Source: The Telegraph
Sep 20, 2023
Iranian women face 10 years in prison for not wearing hijab
New law approved in Iran, which will be enforced for three years, increases penalties for flouting Islamic dress code
Iran has passed a draconian new law that will jail women who refuse to wear the hijab for up to 10 years, in what the UN has labelled “gender apartheid”.
Lawmakers in Iran, where the hijab is mandatory for women, approved on Wednesday the “Support for the Culture of Hijab and Chastity” legislation, which seeks to increase penalties for flouting Islamic dress codes.
Iranian lawyers opposed to the new rule say that the 10-year prison sentence is not far off those handed down for the crimes of drug trafficking and, in some cases, murder.
The previous maximum penalty for refusing a hijab was two months’ imprisonment. The maximum fine for the same offence is being raised from roughly £1 to £2,500 under the new law.
The law was passed just days after the first anniversary of the death in police custody of Mahsa Amini, which triggered unprecedented anti-regime protests across Iran. Mahsa, 22, had been detained by the Iranian morality police for incorrectly wearing her hijab and was beaten to death by officers.
Mahsa Amini was beaten to death for incorrectly wearing her hijab in September 2022 CREDIT: Social Networks/ZUMA Press Wire/Shutterstock
Since those protests, a growing number of women have been flouting the hijab in public, even though they risk meeting the same fate as Mahsa.
Earlier in September a panel of UN experts, including the special rapporteur on human rights in Iran, warned that the regime’s new law amounted to a form of “gender apartheid”.
“The draft law could be described as a form of gender apartheid, as authorities appear to be governing through systemic discrimination with the intention of suppressing women and girls into total submission,” they said in a joint statement.

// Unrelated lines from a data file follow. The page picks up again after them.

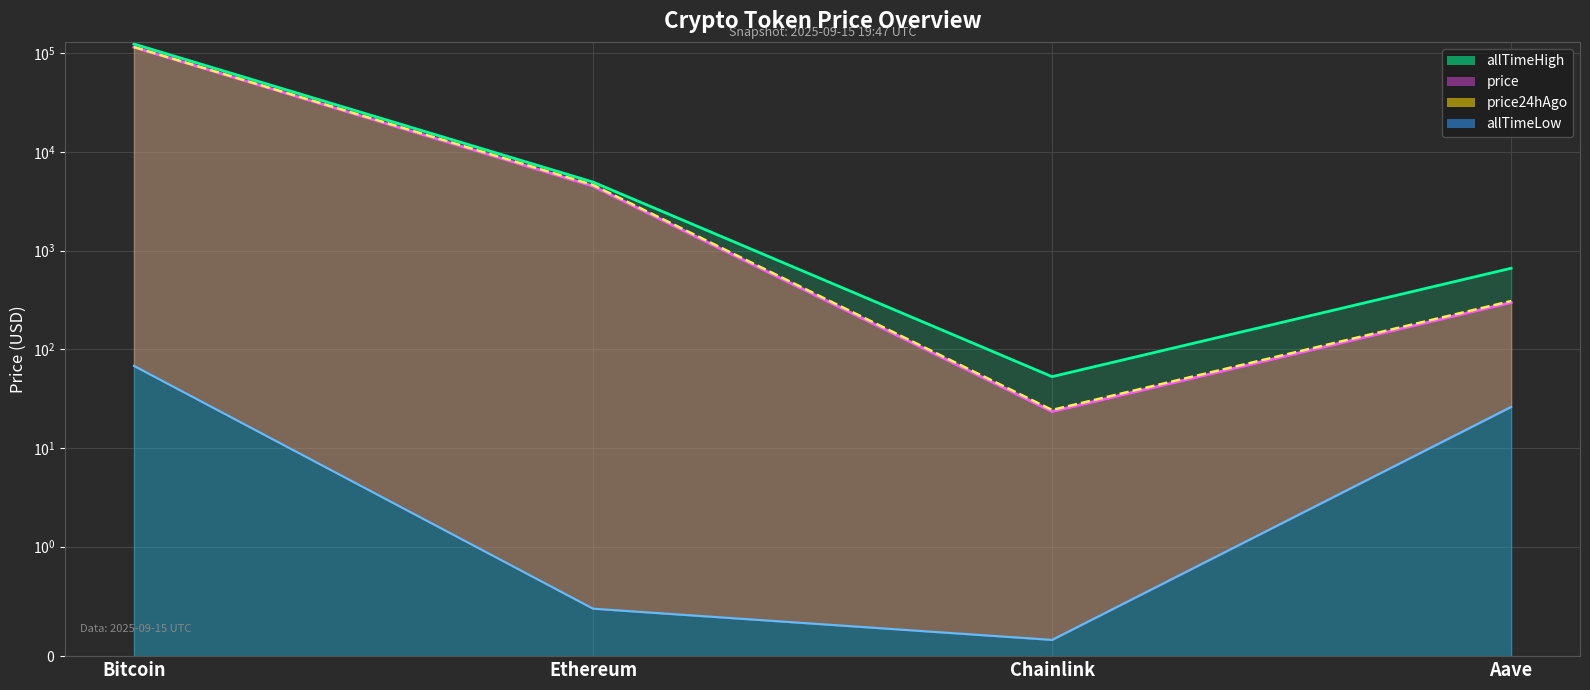

At how many categories does at least one series exceed 86726?

1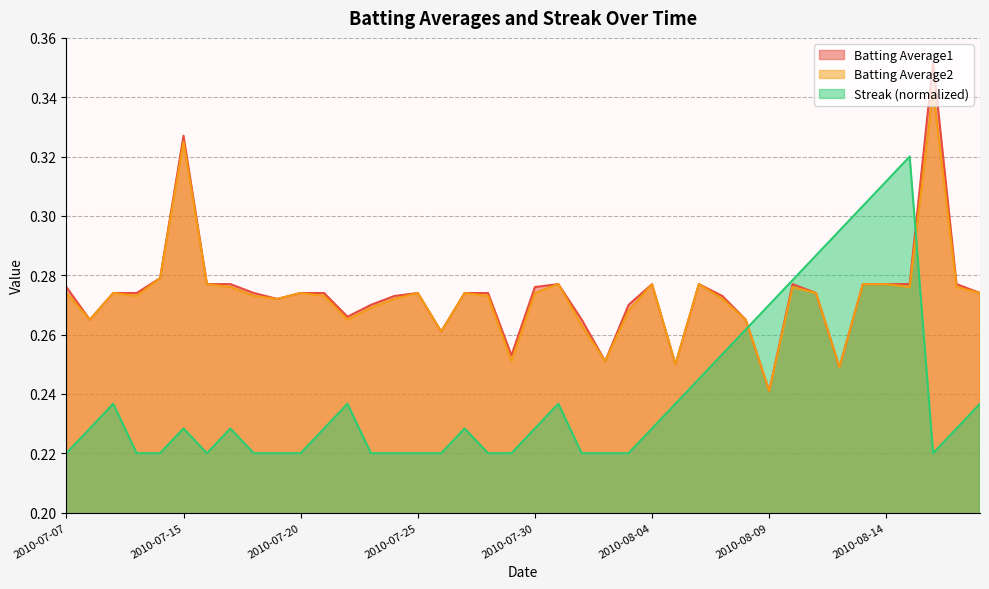

Count the number of data series in this chart.

3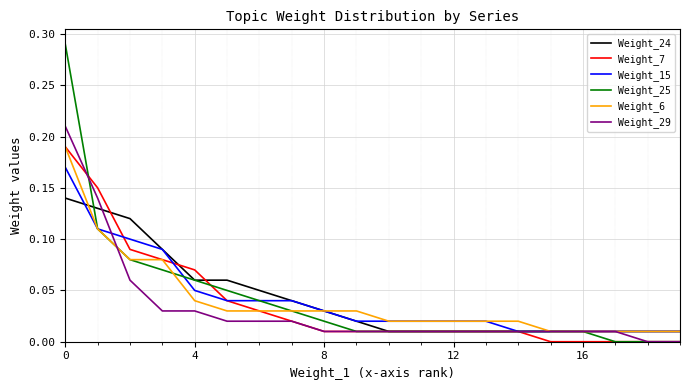

True or false: Weight_25 and Weight_7 cross at least once.

True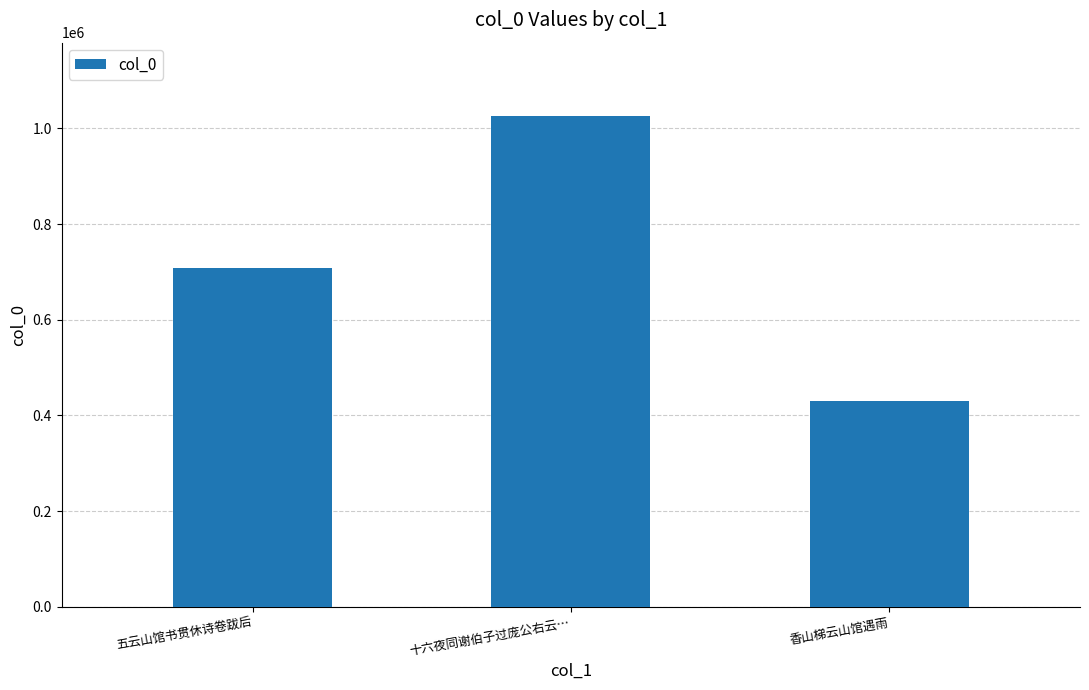

What is the greatest value displayed?

1025311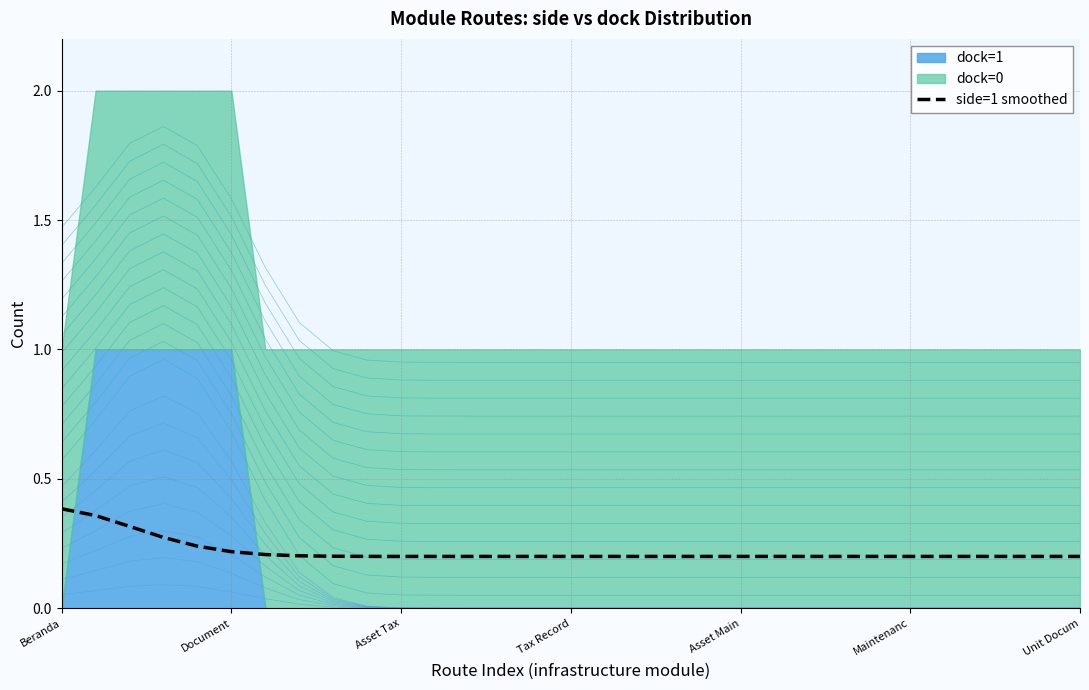

True or false: the data shows 0.2 at 28.

True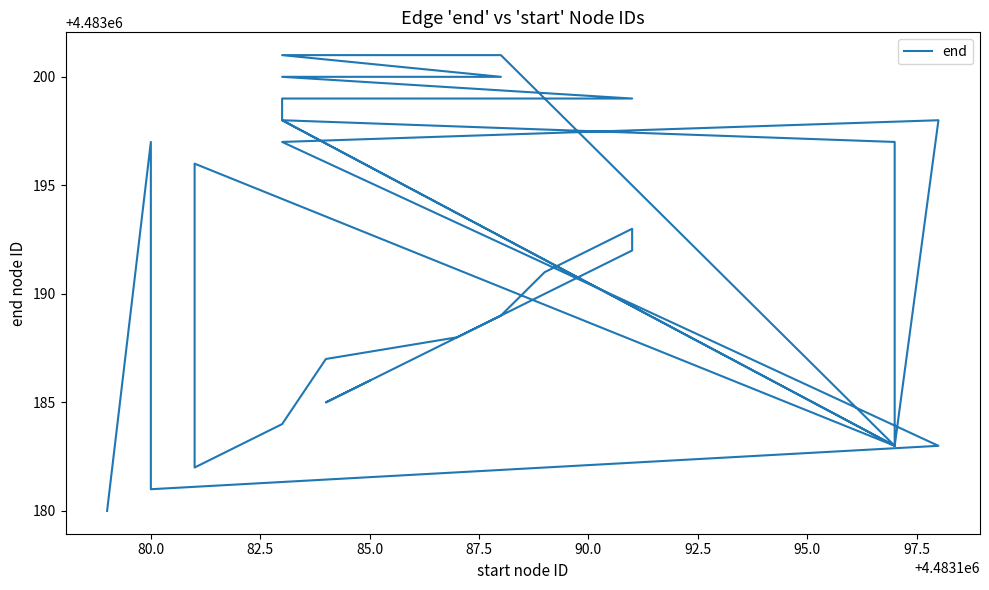

Does the chart have visible grid lines?

No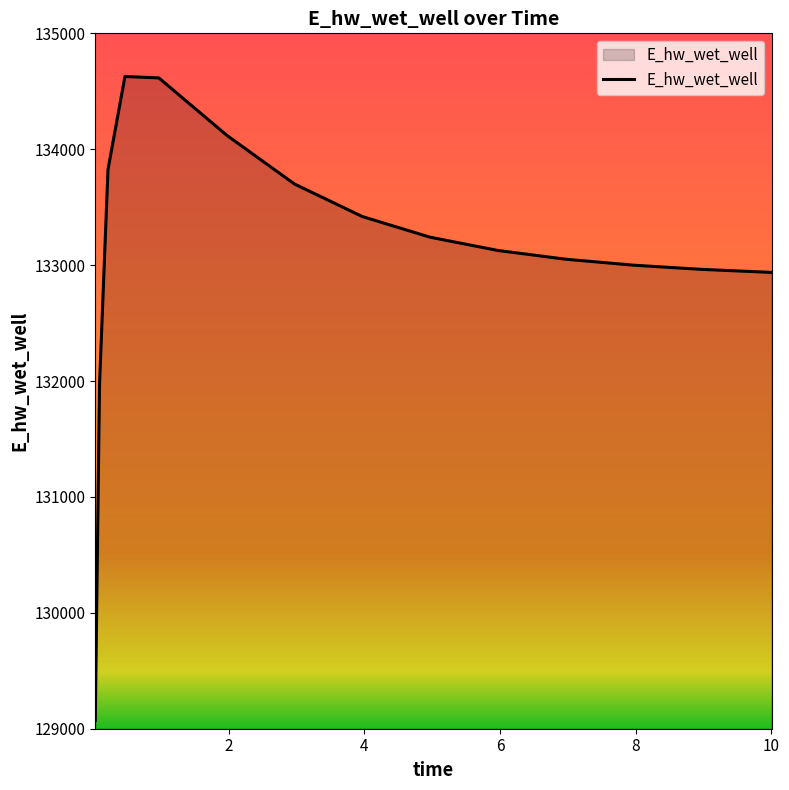

How many lines are shown in the chart?

1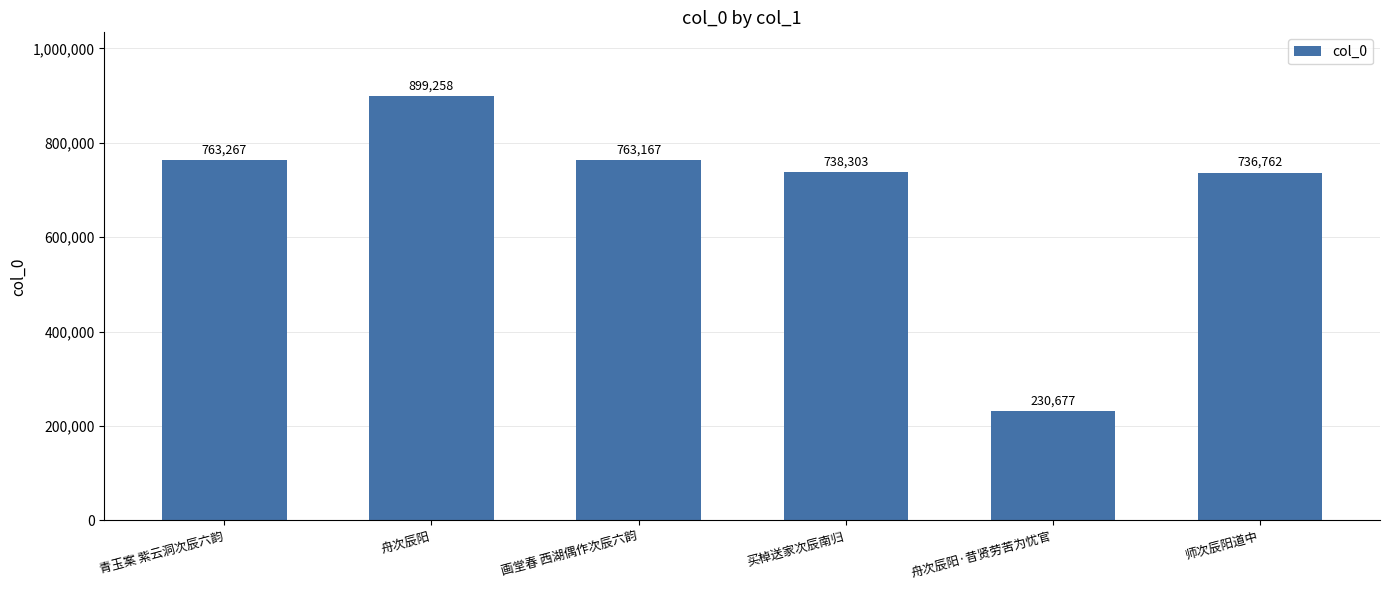

Reading left to right, what are all the values shown in this chart?

青玉案 紫云洞次辰六韵=763267	舟次辰阳=899258	画堂春 西湖偶作次辰六韵=763167	买棹送家次辰南归=738303	舟次辰阳·昔贤劳苦为忧官=230677	师次辰阳道中=736762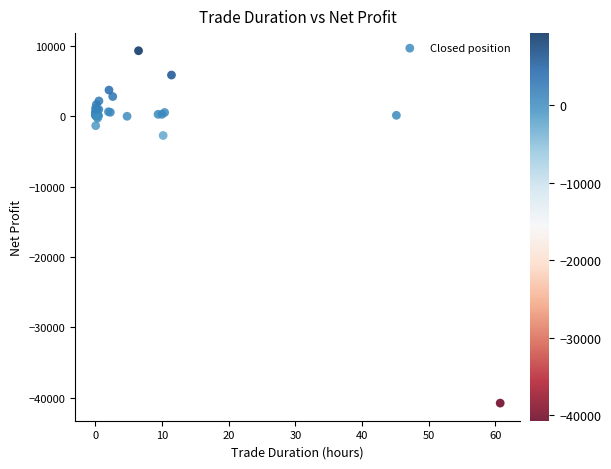

What Y value in the scatter plot is closest to -15709?

-2715.0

The law will be in place for three years following the vote in Iran’s Consultative Assembly, though it still needs to be approved by the powerful Guardian Council, an all-male body that vets legislation.
Iranian officials have also sought other means of pressuring women to wear the religious garment, such as confiscating the cars of those who refuse.
In one particularly grim case, a woman was reportedly forced to wash corpses as punishment for not wearing a hijab.
The use of CCTV, including cameras which use facial recognition, has also been significantly increased to catch women flouting the rule, including those travelling by car.
Prior to last week’s anniversary of Mahsa’s death, checkpoints were being set up around Iranian cities to check women were following the Islamic dress code.